**Extrait du document:**

Paris, France, Mars 2021 – Ces dernières années, l’utilisation de drones, ou systèmes aériens sans pilote (UAS pour l’acronyme en anglais Unmanned Aircraft Systems), par les organismes publics dans les zones urbaines a considérablement augmenté. Ces systèmes peuvent remplir des fonctions efficaces de contrôle et de surveillance dans les espaces publics. Ils peuvent être utilisés pour prévenir d’éventuelles attaques physiques contre les infrastructures essentielles (électricité, eau, systèmes de vie), les aéroports, les événements en plein air ou encore les concerts en plein air. Certaines villes européennes ont créé des unités de drones au sein de leur police municipale afin de développer, mettre en œuvre et améliorer leur utilisation dans les espaces publics. Toutefois, des recherches sont encore nécessaires pour déterminer la meilleure façon d’obtenir des résultats optimaux. L’utilisation de ces technologies soulève des inquiétudes quant au droit à la vie privée et à la protection des données. Ils posent aussi des risques de violation de la cybersécurité et d’utilisation malveillante.
Dans cette interview, deux villes partenaires de PACTESUR, la ville de Turin et la ville d’Édimbourg1, explorent ensemble le défi que représente l’utilisation de drones dans la protection de l’espace public.
Quels sont les principaux avantages de l’utilisation de drones dans la protection des espaces publics ? De quelle manière augmentent-ils la protection des zones urbaines ?
Gianfranco Todesco, Commissaire en chef du département des enquêtes technologiques (RIT) de la Ville de Turin – Le principal avantage est la possibilité de disposer de capteurs en temps réel, de jour comme de nuit, capables de détecter la présence de personnes dans certaines zones urbaines où elles pourraient être en danger. Par exemple, la nuit, dans un parc, même dans l’obscurité sous arbres, une caméra thermique peut détecter la présence de personnes. Lors d’un événement de grande envergure, nous pouvons surveiller les voies d’entrée et de sortie et rapidement détecter le danger en bougeant la caméra à bord.

**Consigne A:** Reproduisez tout le passage de l'extrait sur les drones, depuis « Quels sont les » jusqu'à « caméra à bord. ».
**Consigne B:** Dans l'extrait sur les drones, relevez les exemples d'infrastructures essentielles indiqués entre parenthèses.
**Consigne C:** Traduisez en anglais cette phrase de l'extrait sur les drones : « Ces systèmes peuvent remplir des fonctions efficaces de contrôle et de surveillance dans les espaces publics. »

**Données du listing:**
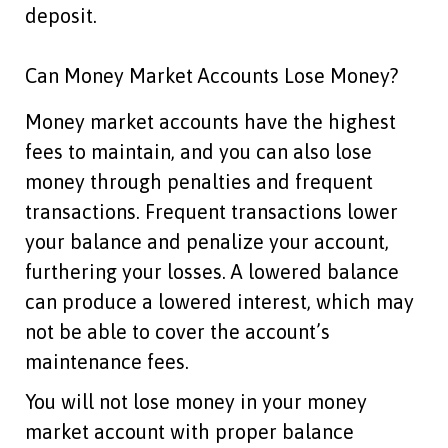
deposit.
Can Money Market Accounts Lose Money?
Money market accounts have the highest
fees to maintain, and you can also lose
money through penalties and frequent
transactions. Frequent transactions lower
your balance and penalize your account,
furthering your losses. A lowered balance
can produce a lowered interest, which may
not be able to cover the account’s
maintenance fees.
You will not lose money in your money
market account with proper balance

**Réponse attendue A:**
Quels sont les principaux avantages de l’utilisation de drones dans la protection des espaces publics ? De quelle manière augmentent-ils la protection des zones urbaines ?
Gianfranco Todesco, Commissaire en chef du département des enquêtes technologiques (RIT) de la Ville de Turin – Le principal avantage est la possibilité de disposer de capteurs en temps réel, de jour comme de nuit, capables de détecter la présence de personnes dans certaines zones urbaines où elles pourraient être en danger. Par exemple, la nuit, dans un parc, même dans l’obscurité sous arbres, une caméra thermique peut détecter la présence de personnes. Lors d’un événement de grande envergure, nous pouvons surveiller les voies d’entrée et de sortie et rapidement détecter le danger en bougeant la caméra à bord.

**Réponse attendue B:** électricité, eau, systèmes de vie

**Réponse attendue C:** These systems can perform effective control and surveillance functions in public spaces.